▸ **OBJECTIVE**: Please copy each of the lines below word for word.

▸ **PROVIDED RECORDS**:
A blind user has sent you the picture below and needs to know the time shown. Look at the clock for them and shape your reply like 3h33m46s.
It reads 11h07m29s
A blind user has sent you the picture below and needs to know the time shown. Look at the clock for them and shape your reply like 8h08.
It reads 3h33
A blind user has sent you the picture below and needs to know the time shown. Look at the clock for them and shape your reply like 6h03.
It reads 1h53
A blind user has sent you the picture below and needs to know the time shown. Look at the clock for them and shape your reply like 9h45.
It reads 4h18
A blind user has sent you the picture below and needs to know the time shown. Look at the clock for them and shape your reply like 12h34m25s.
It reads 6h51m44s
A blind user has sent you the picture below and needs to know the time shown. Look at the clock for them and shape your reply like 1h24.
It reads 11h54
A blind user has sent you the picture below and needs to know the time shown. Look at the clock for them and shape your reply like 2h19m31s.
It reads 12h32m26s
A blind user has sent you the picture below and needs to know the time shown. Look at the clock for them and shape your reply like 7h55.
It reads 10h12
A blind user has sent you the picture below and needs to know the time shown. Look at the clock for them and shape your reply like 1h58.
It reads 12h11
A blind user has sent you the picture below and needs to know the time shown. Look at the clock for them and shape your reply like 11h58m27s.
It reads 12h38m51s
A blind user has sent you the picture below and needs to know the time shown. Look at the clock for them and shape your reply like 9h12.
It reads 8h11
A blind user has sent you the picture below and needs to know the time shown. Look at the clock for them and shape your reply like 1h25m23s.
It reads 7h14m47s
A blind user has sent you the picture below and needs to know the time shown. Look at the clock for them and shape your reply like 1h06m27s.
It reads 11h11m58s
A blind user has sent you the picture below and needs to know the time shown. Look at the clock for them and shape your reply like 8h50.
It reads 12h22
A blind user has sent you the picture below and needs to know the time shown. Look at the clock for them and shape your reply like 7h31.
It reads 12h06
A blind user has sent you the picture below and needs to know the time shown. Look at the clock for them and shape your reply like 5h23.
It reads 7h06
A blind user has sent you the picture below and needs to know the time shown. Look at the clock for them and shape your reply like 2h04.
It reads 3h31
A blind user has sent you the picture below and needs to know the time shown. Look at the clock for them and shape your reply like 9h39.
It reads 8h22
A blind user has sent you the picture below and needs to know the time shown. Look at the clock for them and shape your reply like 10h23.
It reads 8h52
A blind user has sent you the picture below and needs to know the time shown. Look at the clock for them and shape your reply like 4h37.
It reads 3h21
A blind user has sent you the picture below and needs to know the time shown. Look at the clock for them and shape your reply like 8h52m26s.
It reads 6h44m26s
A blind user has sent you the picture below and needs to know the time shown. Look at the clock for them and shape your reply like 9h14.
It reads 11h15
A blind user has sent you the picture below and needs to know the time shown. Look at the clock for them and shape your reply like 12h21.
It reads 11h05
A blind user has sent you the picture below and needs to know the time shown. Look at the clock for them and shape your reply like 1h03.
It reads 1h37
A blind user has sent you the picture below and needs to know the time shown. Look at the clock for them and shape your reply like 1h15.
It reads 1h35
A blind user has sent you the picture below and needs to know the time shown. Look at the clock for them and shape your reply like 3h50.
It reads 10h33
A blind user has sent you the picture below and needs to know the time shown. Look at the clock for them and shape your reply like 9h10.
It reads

▸ **WORKED SOLUTION**:
A blind user has sent you the picture below and needs to know the time shown. Look at the clock for them and shape your reply like 3h33m46s.
It reads 11h07m29s
A blind user has sent you the picture below and needs to know the time shown. Look at the clock for them and shape your reply like 8h08.
It reads 3h33
A blind user has sent you the picture below and needs to know the time shown. Look at the clock for them and shape your reply like 6h03.
It reads 1h53
A blind user has sent you the picture below and needs to know the time shown. Look at the clock for them and shape your reply like 9h45.
It reads 4h18
A blind user has sent you the picture below and needs to know the time shown. Look at the clock for them and shape your reply like 12h34m25s.
It reads 6h51m44s
A blind user has sent you the picture below and needs to know the time shown. Look at the clock for them and shape your reply like 1h24.
It reads 11h54
A blind user has sent you the picture below and needs to know the time shown. Look at the clock for them and shape your reply like 2h19m31s.
It reads 12h32m26s
A blind user has sent you the picture below and needs to know the time shown. Look at the clock for them and shape your reply like 7h55.
It reads 10h12
A blind user has sent you the picture below and needs to know the time shown. Look at the clock for them and shape your reply like 1h58.
It reads 12h11
A blind user has sent you the picture below and needs to know the time shown. Look at the clock for them and shape your reply like 11h58m27s.
It reads 12h38m51s
A blind user has sent you the picture below and needs to know the time shown. Look at the clock for them and shape your reply like 9h12.
It reads 8h11
A blind user has sent you the picture below and needs to know the time shown. Look at the clock for them and shape your reply like 1h25m23s.
It reads 7h14m47s
A blind user has sent you the picture below and needs to know the time shown. Look at the clock for them and shape your reply like 1h06m27s.
It reads 11h11m58s
A blind user has sent you the picture below and needs to know the time shown. Look at the clock for them and shape your reply like 8h50.
It reads 12h22
A blind user has sent you the picture below and needs to know the time shown. Look at the clock for them and shape your reply like 7h31.
It reads 12h06
A blind user has sent you the picture below and needs to know the time shown. Look at the clock for them and shape your reply like 5h23.
It reads 7h06
A blind user has sent you the picture below and needs to know the time shown. Look at the clock for them and shape your reply like 2h04.
It reads 3h31
A blind user has sent you the picture below and needs to know the time shown. Look at the clock for them and shape your reply like 9h39.
It reads 8h22
A blind user has sent you the picture below and needs to know the time shown. Look at the clock for them and shape your reply like 10h23.
It reads 8h52
A blind user has sent you the picture below and needs to know the time shown. Look at the clock for them and shape your reply like 4h37.
It reads 3h21
A blind user has sent you the picture below and needs to know the time shown. Look at the clock for them and shape your reply like 8h52m26s.
It reads 6h44m26s
A blind user has sent you the picture below and needs to know the time shown. Look at the clock for them and shape your reply like 9h14.
It reads 11h15
A blind user has sent you the picture below and needs to know the time shown. Look at the clock for them and shape your reply like 12h21.
It reads 11h05
A blind user has sent you the picture below and needs to know the time shown. Look at the clock for them and shape your reply like 1h03.
It reads 1h37
A blind user has sent you the picture below and needs to know the time shown. Look at the clock for them and shape your reply like 1h15.
It reads 1h35
A blind user has sent you the picture below and needs to know the time shown. Look at the clock for them and shape your reply like 3h50.
It reads 10h33
A blind user has sent you the picture below and needs to know the time shown. Look at the clock for them and shape your reply like 9h10.
It reads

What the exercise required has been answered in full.